Against this backdrop, the rapporteur said it is impossible to describe Turkey as a state governed by the rule of law or to speak meaningfully about its EU candidacy. European leaders, he added, now treat Ankara less as a candidate country and more as a “strategic partner.” He urged the Turkish government to choose whether it genuinely wishes to move closer to the EU’s political community or to focus narrowly on security cooperation. While noting that cooperation on trade, security and migration continues, he stressed that EU membership requires meeting democratic standards rather than merely aligning on interests.

Sánchez Amor said practical engagement could still advance on files such as modernizing the EU-Turkey customs union, visa liberalization, migration management and post-war reconstruction efforts in Gaza. Those dossiers, he emphasized, fall under neighborhood and partnership ties, not accession. “The EU is a club of democracies,” he said. “Its founding principles are not drones, weapons or military power, but an independent judiciary, a free press and respect for fundamental rights.”
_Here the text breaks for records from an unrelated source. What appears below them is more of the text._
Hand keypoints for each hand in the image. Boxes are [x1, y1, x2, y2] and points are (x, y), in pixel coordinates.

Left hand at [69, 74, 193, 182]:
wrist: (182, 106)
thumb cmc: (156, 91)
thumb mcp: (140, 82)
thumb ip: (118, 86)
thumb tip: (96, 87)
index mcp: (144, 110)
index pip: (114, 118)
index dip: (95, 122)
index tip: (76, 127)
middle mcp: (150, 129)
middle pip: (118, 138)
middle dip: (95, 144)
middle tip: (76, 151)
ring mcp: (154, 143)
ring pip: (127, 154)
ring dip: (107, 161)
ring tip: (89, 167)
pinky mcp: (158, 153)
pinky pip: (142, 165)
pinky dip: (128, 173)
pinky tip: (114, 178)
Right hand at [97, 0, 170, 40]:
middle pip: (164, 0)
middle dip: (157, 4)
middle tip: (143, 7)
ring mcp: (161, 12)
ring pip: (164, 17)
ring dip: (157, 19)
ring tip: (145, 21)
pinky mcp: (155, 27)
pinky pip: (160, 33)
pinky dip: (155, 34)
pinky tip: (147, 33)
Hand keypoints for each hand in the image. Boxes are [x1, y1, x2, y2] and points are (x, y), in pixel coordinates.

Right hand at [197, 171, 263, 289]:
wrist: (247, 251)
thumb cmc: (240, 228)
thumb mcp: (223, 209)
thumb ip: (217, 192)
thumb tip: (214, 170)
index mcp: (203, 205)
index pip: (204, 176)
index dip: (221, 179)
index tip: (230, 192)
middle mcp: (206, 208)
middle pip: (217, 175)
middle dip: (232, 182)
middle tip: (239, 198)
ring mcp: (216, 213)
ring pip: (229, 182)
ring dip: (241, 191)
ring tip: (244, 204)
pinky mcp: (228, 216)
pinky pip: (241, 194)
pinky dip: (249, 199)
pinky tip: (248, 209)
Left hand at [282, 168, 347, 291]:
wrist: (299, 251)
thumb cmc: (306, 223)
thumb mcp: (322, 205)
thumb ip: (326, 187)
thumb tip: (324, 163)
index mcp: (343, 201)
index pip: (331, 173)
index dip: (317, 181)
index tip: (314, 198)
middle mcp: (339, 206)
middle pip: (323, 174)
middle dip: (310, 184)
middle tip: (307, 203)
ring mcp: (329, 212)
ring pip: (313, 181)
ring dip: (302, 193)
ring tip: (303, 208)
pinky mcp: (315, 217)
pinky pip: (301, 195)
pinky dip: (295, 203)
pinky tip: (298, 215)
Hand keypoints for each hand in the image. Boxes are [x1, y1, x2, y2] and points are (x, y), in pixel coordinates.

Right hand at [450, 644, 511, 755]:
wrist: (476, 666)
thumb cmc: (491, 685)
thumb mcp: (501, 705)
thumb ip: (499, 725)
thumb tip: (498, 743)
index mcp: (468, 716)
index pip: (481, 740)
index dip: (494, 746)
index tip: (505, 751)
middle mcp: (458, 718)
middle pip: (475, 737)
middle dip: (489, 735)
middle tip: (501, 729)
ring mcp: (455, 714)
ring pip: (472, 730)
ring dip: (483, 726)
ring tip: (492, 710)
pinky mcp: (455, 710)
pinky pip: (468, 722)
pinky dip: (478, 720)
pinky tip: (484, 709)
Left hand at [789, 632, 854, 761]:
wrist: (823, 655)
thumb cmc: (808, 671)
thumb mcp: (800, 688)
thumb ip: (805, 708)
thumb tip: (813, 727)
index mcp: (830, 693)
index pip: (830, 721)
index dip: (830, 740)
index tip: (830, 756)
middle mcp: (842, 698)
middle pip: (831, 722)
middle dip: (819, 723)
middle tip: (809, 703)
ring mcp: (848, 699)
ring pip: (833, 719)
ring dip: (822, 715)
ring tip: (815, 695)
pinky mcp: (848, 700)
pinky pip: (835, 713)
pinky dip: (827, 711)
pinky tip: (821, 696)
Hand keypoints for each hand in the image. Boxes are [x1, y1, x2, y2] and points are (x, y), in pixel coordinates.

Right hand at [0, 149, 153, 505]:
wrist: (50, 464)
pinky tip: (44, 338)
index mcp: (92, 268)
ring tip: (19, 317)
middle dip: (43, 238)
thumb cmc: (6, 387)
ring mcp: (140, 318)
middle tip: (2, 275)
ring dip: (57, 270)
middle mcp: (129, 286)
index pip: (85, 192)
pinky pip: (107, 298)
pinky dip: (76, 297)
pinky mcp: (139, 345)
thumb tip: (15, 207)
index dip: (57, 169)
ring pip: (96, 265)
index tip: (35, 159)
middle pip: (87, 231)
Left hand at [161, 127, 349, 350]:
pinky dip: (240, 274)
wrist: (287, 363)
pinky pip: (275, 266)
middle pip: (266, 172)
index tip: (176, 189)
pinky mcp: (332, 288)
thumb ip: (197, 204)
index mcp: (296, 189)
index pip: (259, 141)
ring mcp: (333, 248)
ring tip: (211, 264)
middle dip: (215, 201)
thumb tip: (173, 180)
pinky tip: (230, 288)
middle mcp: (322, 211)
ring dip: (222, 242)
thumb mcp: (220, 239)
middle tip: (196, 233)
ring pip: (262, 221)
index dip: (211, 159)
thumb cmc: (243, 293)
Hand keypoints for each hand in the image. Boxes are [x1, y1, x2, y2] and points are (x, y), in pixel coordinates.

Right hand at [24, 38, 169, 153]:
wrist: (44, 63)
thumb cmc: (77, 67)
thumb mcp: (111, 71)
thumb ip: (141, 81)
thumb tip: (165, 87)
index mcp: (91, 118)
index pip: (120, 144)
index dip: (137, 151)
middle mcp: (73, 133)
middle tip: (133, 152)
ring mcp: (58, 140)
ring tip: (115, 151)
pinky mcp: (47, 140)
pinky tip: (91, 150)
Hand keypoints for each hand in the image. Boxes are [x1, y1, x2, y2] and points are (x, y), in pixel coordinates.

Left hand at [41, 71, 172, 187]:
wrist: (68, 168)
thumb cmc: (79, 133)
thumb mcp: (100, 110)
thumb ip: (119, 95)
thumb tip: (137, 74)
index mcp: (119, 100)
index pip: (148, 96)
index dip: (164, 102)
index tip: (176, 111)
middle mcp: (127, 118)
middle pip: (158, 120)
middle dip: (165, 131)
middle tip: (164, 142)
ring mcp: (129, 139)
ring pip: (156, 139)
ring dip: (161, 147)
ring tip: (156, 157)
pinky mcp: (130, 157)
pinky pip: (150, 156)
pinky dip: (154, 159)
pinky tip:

Ankara has long rejected accusations of politically motivated prosecutions and insists its judiciary acts independently. But Sánchez Amor’s remarks, amplifying the Commission’s findings, underscore a widening consensus in Brussels that without a demonstrable reversal—freeing opposition figures, implementing ECtHR judgments, restoring judicial independence and easing pressure on media and civil society—Turkey’s accession path will remain at a standstill.